OKLAHOMA CITY -- When President Obama signed the stimulus bill into law, he promised transparency in spending. Oklahoma's leadership followed suit with the same promise, but a conservative watchdog group said Oklahoma leadership is breaking that promise.
In March of 2009, many state agencies learned they would receive millions of dollars in stimulus money. At that time Governor Brad Henry created a panel of state leaders to oversee how the stimulus money would be spent.
In an executive order dated March 11, Henry created the state's Coordinating Council. According to the order, one of their duties is to "ensure full, thorough and easily accessible public disclosure of all stimulus funds."
To that end, the state's stimulus tracking website was created, but it's still incomplete. When you click "more information" you end up on a federal web site.
"The very first priority needs to be transparency," said Brian Downs, Director of Oklahomans for Responsible Government.
His conservative group is calling for state leaders to follow through on their transparency promise and get the website back on track. He said right now the state is failing taxpayers.
"Well it's their hard-earned money, that's coming out of their paychecks, that's going to fund these projects," Downs said.
Scott Frisbie is an Oklahoma resident who wanted to see if his business could benefit from stimulus money.
"I've looked around. Actually I've not really found anything where you could actually find all that information, localized, in one general area," Frisbie said.
Ann Chambers, another Oklahoma resident, said she follows stimulus spending through news web sites but would like to see it all in one central location.
"Would you like it if Oklahoma had a place where you could see for yourself where they're spending the money?" asked Jennifer Loren of The Oklahoma Impact Team.
"Well it would be nice not to have to search," Chambers said.
That is the idea behind Oklahoma's Recovery and Reinvestment web site. However, according to the Director of State Finance, they scrapped the original plan for the site because the federal web site already provided better information, and he wants the state's web site to do even more.

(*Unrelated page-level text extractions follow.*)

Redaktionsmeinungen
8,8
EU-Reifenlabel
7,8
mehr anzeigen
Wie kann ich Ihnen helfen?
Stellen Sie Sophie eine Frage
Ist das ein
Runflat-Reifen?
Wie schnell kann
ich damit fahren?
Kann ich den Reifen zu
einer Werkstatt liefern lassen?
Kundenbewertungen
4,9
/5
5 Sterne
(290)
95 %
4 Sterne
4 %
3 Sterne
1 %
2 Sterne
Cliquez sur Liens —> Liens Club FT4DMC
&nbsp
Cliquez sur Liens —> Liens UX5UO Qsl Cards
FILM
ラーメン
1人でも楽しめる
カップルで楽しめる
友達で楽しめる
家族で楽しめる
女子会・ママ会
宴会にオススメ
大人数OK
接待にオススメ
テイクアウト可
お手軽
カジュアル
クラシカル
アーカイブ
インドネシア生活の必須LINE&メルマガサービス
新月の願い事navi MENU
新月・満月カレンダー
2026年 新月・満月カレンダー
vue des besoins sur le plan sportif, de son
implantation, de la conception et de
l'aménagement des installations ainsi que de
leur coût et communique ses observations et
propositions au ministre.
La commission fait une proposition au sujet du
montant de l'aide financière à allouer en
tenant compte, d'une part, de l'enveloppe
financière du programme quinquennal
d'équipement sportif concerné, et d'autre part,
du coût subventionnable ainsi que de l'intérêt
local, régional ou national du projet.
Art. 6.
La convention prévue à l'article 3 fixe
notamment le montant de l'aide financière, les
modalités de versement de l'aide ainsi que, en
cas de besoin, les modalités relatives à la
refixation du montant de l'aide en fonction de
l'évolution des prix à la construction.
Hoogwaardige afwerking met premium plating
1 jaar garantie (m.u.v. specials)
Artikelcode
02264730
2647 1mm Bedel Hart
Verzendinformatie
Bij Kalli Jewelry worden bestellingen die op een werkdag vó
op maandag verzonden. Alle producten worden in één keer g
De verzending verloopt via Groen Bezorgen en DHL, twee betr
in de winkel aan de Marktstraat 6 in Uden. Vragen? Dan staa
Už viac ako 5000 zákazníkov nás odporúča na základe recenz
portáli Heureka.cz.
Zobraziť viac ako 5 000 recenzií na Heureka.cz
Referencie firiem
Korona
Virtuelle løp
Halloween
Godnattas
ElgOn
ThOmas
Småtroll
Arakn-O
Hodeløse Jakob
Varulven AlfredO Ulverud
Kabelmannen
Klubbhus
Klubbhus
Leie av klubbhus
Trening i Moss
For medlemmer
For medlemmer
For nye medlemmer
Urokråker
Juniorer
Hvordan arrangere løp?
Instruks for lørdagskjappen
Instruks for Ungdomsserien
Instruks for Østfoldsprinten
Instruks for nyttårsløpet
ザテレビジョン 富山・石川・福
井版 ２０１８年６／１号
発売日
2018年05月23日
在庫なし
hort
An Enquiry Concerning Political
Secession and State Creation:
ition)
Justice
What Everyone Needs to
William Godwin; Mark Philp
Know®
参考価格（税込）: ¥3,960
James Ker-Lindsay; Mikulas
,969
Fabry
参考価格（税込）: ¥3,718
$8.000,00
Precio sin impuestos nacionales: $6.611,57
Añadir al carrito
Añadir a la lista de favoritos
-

"I didn't think our first shot out of the box was going to get us there, so we're trying to retool this and somewhat augment the federal site with more, better ways to search and better ways to download information," said Michael Clingman, Office of State Finance Director.
Plus, Clingman said, the state is in the midst of a financial crisis and that is taking priority.
"State agencies are really going to hurt this next year and we need every penny we can to help support them through a very tough year. So money we had planned to use on this we are really diverting to state agencies to stay afloat over the next 18 months with their I.T. needs," Clingman said.
Meanwhile, other states like Texas have already launched comprehensive, user-friendly stimulus sites. Their citizens can track stimulus money allocated to each state agency, all the way down to the individual project's description and the exact dollar amount spent. Downs said if Texas can do it, so can Oklahoma.
"We've been sitting on our hands, and we need to take the next step and move forward like a lot of the other states around us have done," Downs said.
Clingman said other states may have better websites than Oklahoma's, but they've likely come at a higher cost. Plus, he questioned whether they provide any more information than the federal recovery site.